Learning and academic success are just about the classroom. If you are cold and hungry at home, it’s much harder to complete your homework, you’ll be tired in class and you are more likely to be reprimanded by teachers for not paying attention, which doesn’t do much to fuel enthusiasm.

It’s hard to have aspirations when you are in danger of being made homeless or are malnourished because the only hot food you eat is during term-time when you qualify for free school meals. Applying to university seems a million miles away when you come from a poor background and are faced with the prospect of getting £50,000 into debt with no guarantees of a job at the end of it.

Success at school is down to a number of factors: dedicated teachers who motivate, inspire and nurture; facilities and teaching methods to gain the academic and creative skills needed for the world today and tomorrow. Also needed is a positive environment, culture and peer experience that is inclusive both in and outside the classroom. Arguably if you are from a poorer background it is more difficult to harness these things. This impacts motivation and capacity to learn, even among the brightest of pupils. According to the Institute of Fiscal Studies over a fifth of pupils entering grammar schools come from non-state primaries, which alludes to middle class families sending their children to private primaries and getting “secondary education on the cheap”.

Theresa May's awkward school visit

What the study didn’t expand on was the intangible cultural connotations of being a child from a poorer background at a grammar school. It’s tough fitting in as a poor kid in grammar school when most of your fellow peers are from middle class backgrounds. Snobbiness exists and you are often judged, not by who you are but by what your parents do. Extra-curricular activities and school trips are unaffordable and you feel isolated from missing out on these experiences.

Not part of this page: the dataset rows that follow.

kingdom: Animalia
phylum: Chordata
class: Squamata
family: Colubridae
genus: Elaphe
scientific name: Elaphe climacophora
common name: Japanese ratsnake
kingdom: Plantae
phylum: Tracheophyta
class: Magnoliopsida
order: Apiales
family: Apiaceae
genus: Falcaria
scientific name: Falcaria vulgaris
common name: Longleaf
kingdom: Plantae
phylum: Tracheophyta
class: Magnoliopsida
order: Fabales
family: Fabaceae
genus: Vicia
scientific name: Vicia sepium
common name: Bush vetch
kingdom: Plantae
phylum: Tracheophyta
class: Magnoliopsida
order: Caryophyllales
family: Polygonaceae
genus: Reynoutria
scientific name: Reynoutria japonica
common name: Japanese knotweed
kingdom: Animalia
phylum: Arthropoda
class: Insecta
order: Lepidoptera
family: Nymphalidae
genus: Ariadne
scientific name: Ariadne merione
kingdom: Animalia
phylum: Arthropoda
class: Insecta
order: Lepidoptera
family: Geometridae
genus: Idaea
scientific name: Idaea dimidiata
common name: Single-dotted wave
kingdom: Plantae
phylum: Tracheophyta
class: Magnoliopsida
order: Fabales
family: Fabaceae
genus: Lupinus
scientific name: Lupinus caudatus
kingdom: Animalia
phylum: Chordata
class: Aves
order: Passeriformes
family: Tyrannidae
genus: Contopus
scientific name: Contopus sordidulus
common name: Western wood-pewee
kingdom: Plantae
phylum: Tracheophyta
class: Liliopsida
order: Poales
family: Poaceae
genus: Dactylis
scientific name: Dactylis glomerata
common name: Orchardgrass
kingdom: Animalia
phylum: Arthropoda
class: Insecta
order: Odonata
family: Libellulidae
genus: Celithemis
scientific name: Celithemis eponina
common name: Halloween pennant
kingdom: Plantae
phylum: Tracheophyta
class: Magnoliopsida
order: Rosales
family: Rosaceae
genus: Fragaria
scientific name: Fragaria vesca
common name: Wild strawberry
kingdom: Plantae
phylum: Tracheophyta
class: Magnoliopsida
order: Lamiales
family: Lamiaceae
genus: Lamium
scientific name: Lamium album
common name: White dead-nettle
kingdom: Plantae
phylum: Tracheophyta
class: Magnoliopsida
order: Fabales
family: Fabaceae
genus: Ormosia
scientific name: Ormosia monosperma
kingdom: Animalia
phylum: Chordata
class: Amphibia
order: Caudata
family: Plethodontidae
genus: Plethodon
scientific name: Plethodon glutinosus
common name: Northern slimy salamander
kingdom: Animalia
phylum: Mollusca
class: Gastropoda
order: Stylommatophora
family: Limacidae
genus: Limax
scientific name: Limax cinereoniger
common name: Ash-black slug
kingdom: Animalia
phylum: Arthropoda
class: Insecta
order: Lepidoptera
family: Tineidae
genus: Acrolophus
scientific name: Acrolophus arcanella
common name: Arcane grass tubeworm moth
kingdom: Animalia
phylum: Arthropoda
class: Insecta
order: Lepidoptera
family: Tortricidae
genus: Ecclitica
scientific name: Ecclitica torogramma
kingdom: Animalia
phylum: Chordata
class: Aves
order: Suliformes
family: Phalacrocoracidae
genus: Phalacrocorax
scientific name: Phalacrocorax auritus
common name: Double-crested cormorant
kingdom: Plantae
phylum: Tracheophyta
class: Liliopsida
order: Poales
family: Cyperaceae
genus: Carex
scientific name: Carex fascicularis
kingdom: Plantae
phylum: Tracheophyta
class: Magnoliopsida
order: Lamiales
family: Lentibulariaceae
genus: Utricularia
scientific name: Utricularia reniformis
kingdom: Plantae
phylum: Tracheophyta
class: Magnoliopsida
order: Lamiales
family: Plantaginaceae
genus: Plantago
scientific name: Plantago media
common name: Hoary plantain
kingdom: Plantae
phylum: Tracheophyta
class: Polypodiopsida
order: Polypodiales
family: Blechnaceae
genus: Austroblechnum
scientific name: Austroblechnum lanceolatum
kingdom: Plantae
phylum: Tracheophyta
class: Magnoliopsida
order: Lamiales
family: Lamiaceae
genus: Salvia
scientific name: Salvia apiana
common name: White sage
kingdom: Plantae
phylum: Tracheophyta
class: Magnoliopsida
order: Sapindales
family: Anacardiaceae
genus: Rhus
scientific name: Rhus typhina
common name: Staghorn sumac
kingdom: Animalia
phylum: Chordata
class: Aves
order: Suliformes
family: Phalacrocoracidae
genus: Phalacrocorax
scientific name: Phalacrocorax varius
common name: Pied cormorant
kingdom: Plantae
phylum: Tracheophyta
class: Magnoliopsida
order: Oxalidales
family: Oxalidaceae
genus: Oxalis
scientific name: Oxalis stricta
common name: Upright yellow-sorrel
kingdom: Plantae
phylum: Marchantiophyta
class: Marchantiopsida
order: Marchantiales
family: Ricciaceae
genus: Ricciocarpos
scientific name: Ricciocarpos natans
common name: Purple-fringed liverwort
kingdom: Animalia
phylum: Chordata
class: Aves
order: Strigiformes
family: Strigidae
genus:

Being a poor kid at grammar school made me incredibly socially aware in a way that I never was when I attended a secondary modern. I probably first identified as being a socialist while at grammar school, although probably on a subliminal level.

In order to be aspirational you need to have your basic survival covered, everything else is secondary and no amount of new grammar schools and forcing of selective schools to take pupils from poorer backgrounds is going to resolve this.

Successful educational attainment and social mobility is just part of the picture, and school experience is just a component. Until we consider it in relation to other areas and provide solutions that genuinely help and are not generated by meaningless statistics that suit a divisive government agenda, social mobility will not improve and getting into a grammar school will remain the least of poorer children’s problems.